Would it? Both constitutional history and congressional precedent tell a different story.

In 1797, the House of Representatives impeached and the Senate expelled Sen. William Blount of Tennessee for committing “high crimes and misdemeanors” after President John Adams charged Blount with taking part in a British plot. The Senate held Blount’s impeachment trial after he was kicked out of office.

In 1827, Vice President John C. Calhoun took the unusual step of requesting a congressional impeachment investigation of himself for misdeeds that his political opponents said he committed while he was serving as secretary of war. In other words, Calhoun wanted to be investigated after the fact in order to clear his name. That congressional impeachment investigation occurred after Calhoun had left office as secretary of war.

In 1846, former president (and son of another former president) John Quincy Adams, who was then serving in Congress as the senior representative from Massachusetts, gave a full-throated defense of the impeachment of federal officials after they left office. “I hold myself, so long as I have the breath of life in my body,” Adams declared, “amenable to impeachment by this House for everything I did during the time I held any public office.”

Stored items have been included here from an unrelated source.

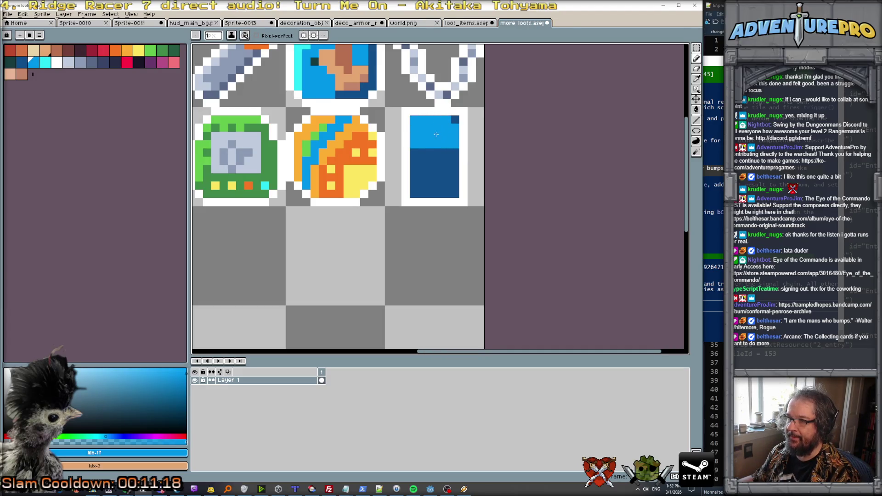
key(ctrl+z)
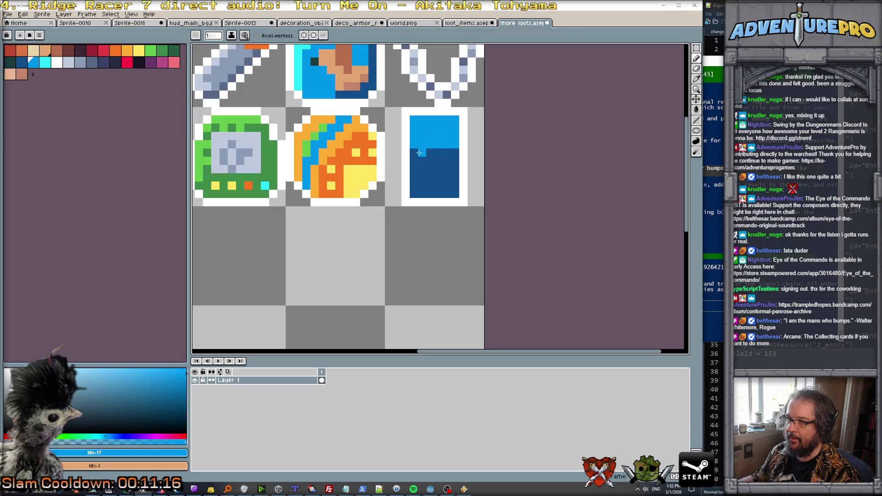
scroll(459, 156, down, 3)
scroll(498, 166, up, 1)
Step: Switch from Aseprite over to the Godot editor
key(i)
key(alt+Tab)
key(alt+Tab)
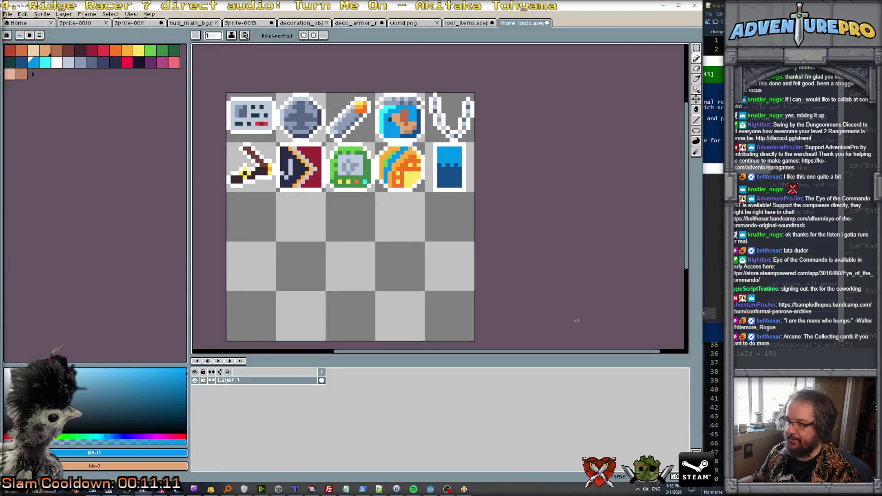
key(alt+Tab)
Step: Reload both modified player files from disk, then restore the Chrome card-image search window
click(605, 316)
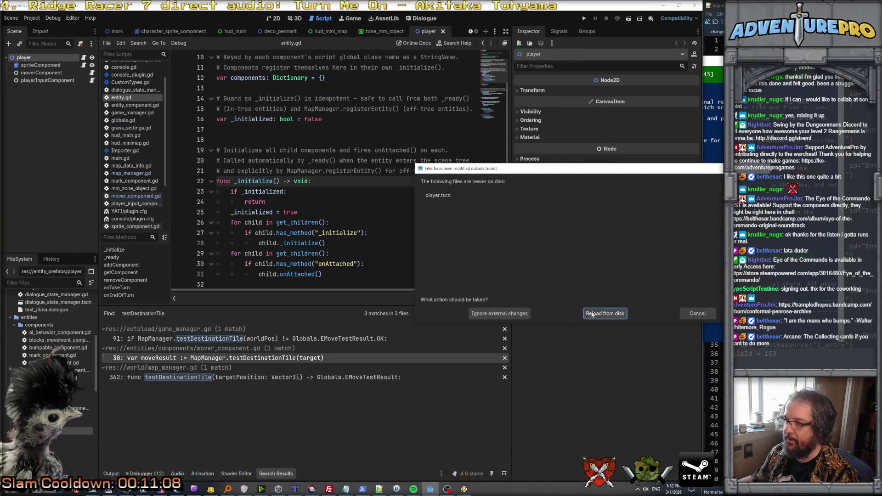
click(592, 313)
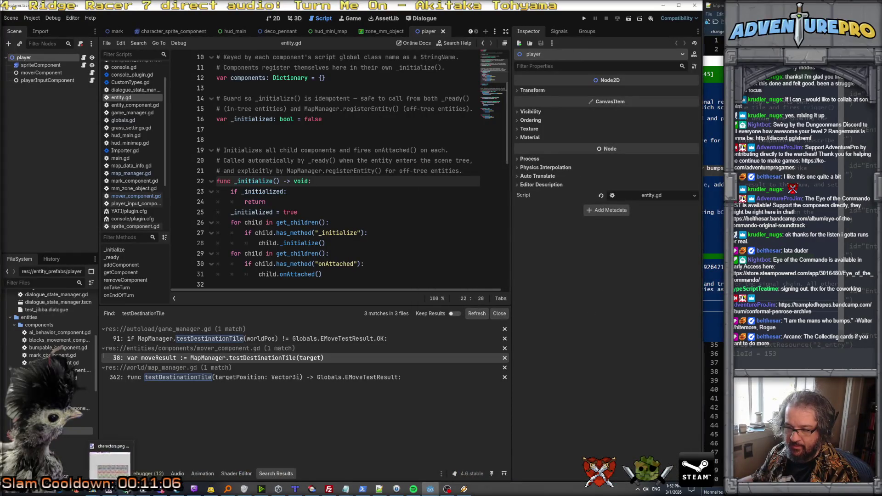
mouse_move(312, 488)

In 1876, the House impeached ex-Secretary of War William Belknap after he resigned from office over a corruption scandal. What is more, as the legal scholar Brian C. Kalt notes in his exhaustive study, “The Constitutional Case for the Impeachability of Former Federal Officials,” “the House unanimously voted and the Senate ruled specifically that resignation could not terminate the congressional impeachment process.”

The text of the Constitution also cuts against Luttig’s position. According to Article I, Section 3, “Judgment in Cases of Impeachment shall not extend further than to removal from Office, and disqualification to hold and enjoy any Office or honor, Trust or Profit under the United States.” On its face, the penalty of “disqualification” applies to both current and former federal officials, both of whom Congress may deem it necessary to bar from holding future office.

Another problem with Luttig’s case is that, if adopted, it would disfigure the constitutional impeachment power by undermining its role as a deterrent against future bad behavior by federal officials.

The House is not only planning to impeach Trump as punishment for his part in the attack on the Capitol but also in order to send a message to all future presidents that Trump’s misdeeds are beyond the pale. Holding a Senate impeachment trial after Trump leaves office is an entirely constitutional way to do both.